New Insights into Autism Genetic Factors

Survey Findings on Gene Mutations

A comprehensive survey comparing the genomes of individuals with and without autism has uncovered that mutations in regulatory gene regions significantly contribute to autism. Researchers now suggest that a person’s risk of developing autism is heavily influenced by changes in gene expression stemming from new mutations in paternal DNA. This indicates that, rather than identifying a single gene or a set of genes responsible for autism, researchers can pinpoint specific DNA alterations associated with an autism diagnosis. The focus is on the patterns of gene activation and deactivation rather than the proteins produced by these genes.
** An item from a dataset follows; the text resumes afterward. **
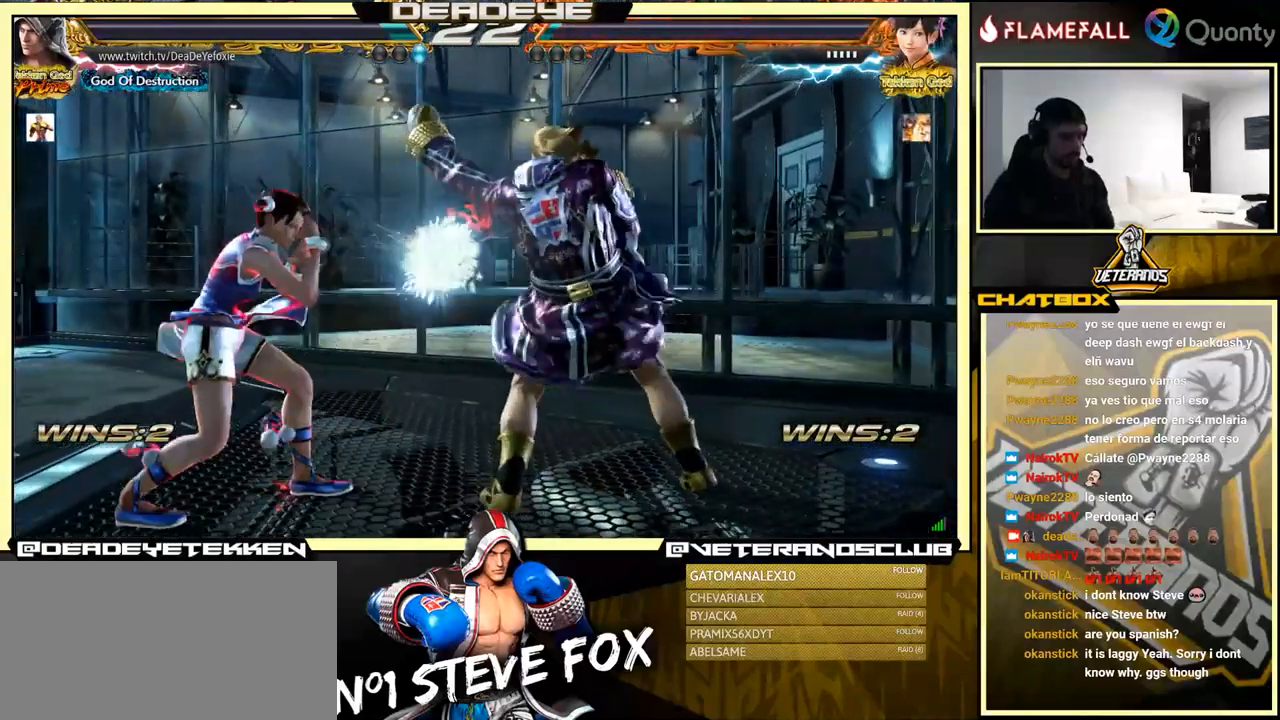
{"buttons": [], "left_stick": "center", "events": [[150, "left_stick", "down"], [183, "TRIANGLE", "down"], [300, "SQUARE", "down"], [367, "TRIANGLE", "up"], [400, "SQUARE", "up"], [417, "left_stick", "center"]]}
Understanding Autism Spectrum Disorder

Autism spectrum disorder (ASD) is a developmental condition that affects social interactions and communication abilities. In Canada, it is the most common developmental disorder, impacting approximately 2 to 20 individuals per 10,000, predominantly affecting males. Most autism cases are diagnosed around the age of three, although some individuals may receive a diagnosis later when symptoms of social impairment become more apparent. Common signs in autistic children include a lack of response to their name, communication difficulties, self-injurious behavior, and atypical reactions to various situations.

Complex Causes of Autism

The origins of autism are multifaceted, influenced by various factors that affect brain development. Genetics is widely recognized as a critical component in the inheritance of autism. De novo DNA mutations, which occur randomly during sperm, egg, or fetal development, account for approximately 25% of autism cases. Other genetic anomalies, such as trisomy of chromosome 21, which leads to Down syndrome, also contribute to autism. Despite numerous advancements in autism genetics over the past decade, the role of cis-regulatory elements (CREs) in autism has remained unclear due to technical challenges.

What Are Cis-Regulatory Elements?

Cis-regulatory elements (CREs) are small DNA segments that regulate nearby genes. They function like a manager overseeing employees, determining which genes should be activated or silenced. Mutations within CREs can significantly affect the expression of adjacent genes, potentially leading to the development of diseases like autism spectrum disorder. Despite advancements in technology, monitoring CREs remains challenging due to overwhelming genetic background noise, complicating efforts to discern significant patterns.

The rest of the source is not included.